Abidjan : le quartier Zimbabwe rayé de la carte pour libérer la zone portuaire

En Côte d’Ivoire, la métropole abidjanaise poursuit sa transformation radicale. Le mardi 2 juin, les bulldozers du district autonome d’Abidjan ont investi le quartier Zimbabwe, situé à Vridi-3, pour une opération de démolition d’envergure. Sur une superficie de 28 hectares, ce sont des milliers de familles, principalement issues de la communauté des pêcheurs, qui ont vu leurs habitations réduites en poussière en l’espace d’une journée. Cette intervention musclée survient peu de temps après le démantèlement de plusieurs sites précaires dans la commune de Cocody.

Une volonté de restaurer l’ordre urbain dans la capitale économique

Pour l’administration locale, cette action s’inscrit dans une vaste campagne intitulée « opération de rétablissement de l’ordre urbain ». L’objectif affiché par le district est de reprendre possession d’espaces publics ou privés occupés sans titre légal. Le secteur de Vridi-3, surnommé Zimbabwe, était devenu une priorité stratégique en raison de son emplacement névralgique, à proximité immédiate des installations du port autonome d’Abidjan.

Depuis des décennies, cette zone littorale abritait une économie locale dynamique centrée sur la pêche artisanale. Ce secteur informel joue un rôle crucial dans l’approvisionnement des marchés de la ville. Le déguerpissement brutal de ces populations ne signifie pas seulement la perte d’un toit, mais aussi l’effondrement d’un système de subsistance pour de nombreux foyers. Les témoignages recueillis sur place font état d’une grande détresse, les habitants déplorant une absence de concertation et de solutions de secours avant le passage des machines.

La convoitise foncière autour du poumon économique ivoirien

L’enjeu de cette démolition dépasse la simple gestion de l’habitat précaire. Le port autonome d’Abidjan, véritable moteur de la croissance nationale, nécessite des espaces toujours plus vastes pour son expansion. La pression foncière dans la zone de Vridi est intense, portée par des projets de développement logistique, industriel et même touristique. Dans ce contexte, les quartiers dits « spontanés » sont perçus comme des freins à la modernisation des infrastructures.

Libérer ces terrains stratégiques est une priorité pour les planificateurs urbains, bien que cela pose des questions sociales majeures. Le manque de mesures d’accompagnement pour les déplacés suscite l’inquiétude, car l’absence de relogement concret laisse des familles entières dans l’incertitude la plus totale.

Un défi social et humain pour la métropole

Sous l’impulsion du gouverneur Ibrahim Cissé Bacongo, le district autonome d’Abidjan semble avoir accéléré sa feuille de route. La transformation de cette agglomération de plus de six millions d’habitants est un défi de taille, où la modernisation doit composer avec la réalité sociale d’une partie de la population. Après Cocody et maintenant Vridi-3, la question de la destination finale de ces milliers de personnes reste sans réponse officielle.
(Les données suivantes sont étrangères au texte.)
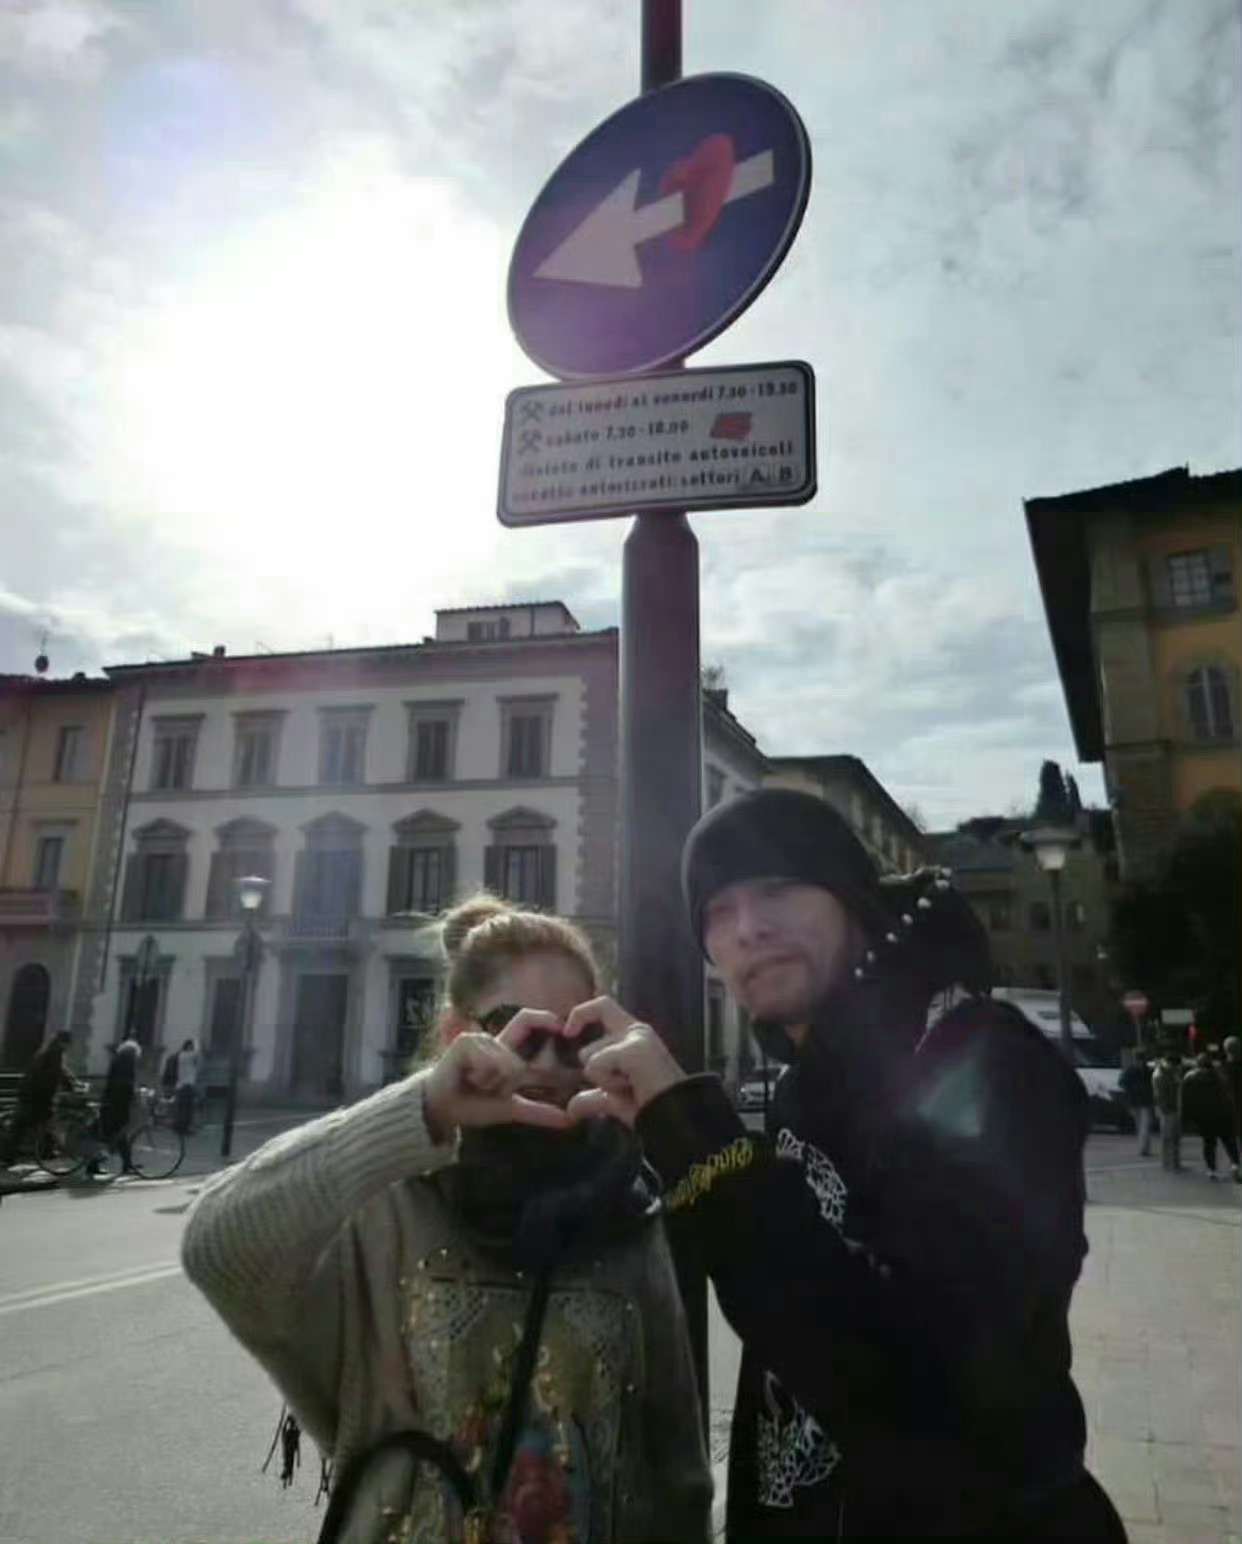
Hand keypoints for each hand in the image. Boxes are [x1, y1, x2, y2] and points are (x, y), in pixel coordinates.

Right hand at [423, 1011, 572, 1140]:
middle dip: (509, 1081)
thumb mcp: (510, 1108)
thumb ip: (539, 1112)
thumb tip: (569, 1120)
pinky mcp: (466, 1042)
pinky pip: (490, 1064)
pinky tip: (467, 1078)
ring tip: (476, 1084)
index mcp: (506, 1052)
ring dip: (494, 1083)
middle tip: (488, 1089)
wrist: (442, 1110)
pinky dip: (482, 1078)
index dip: (545, 1018)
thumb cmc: (473, 1106)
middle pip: (519, 1057)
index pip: (528, 1023)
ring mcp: (480, 1039)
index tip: (563, 1025)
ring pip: (507, 1064)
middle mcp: (495, 1041)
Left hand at [561, 996, 686, 1125]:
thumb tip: (571, 1108)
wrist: (675, 1117)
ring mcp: (636, 1038)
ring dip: (603, 1080)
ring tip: (630, 1086)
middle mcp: (636, 1030)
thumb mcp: (615, 1098)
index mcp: (633, 1033)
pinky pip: (597, 1065)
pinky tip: (631, 1086)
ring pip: (589, 1058)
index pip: (601, 1005)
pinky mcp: (635, 1049)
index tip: (568, 1033)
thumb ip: (592, 1097)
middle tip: (622, 1085)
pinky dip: (607, 1082)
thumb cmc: (650, 1104)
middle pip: (587, 1047)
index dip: (580, 1014)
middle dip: (594, 1073)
Alors que la saison des pluies commence à s’installer sur la Côte d’Ivoire, la vulnérabilité de ces populations expulsées est à son comble. Sans plan de relogement structuré, le risque de voir apparaître de nouveaux quartiers précaires en périphérie d’Abidjan est réel. L’avenir de la gestion urbaine se joue en partie sur sa capacité à allier développement économique et dignité humaine pour les résidents les plus fragiles.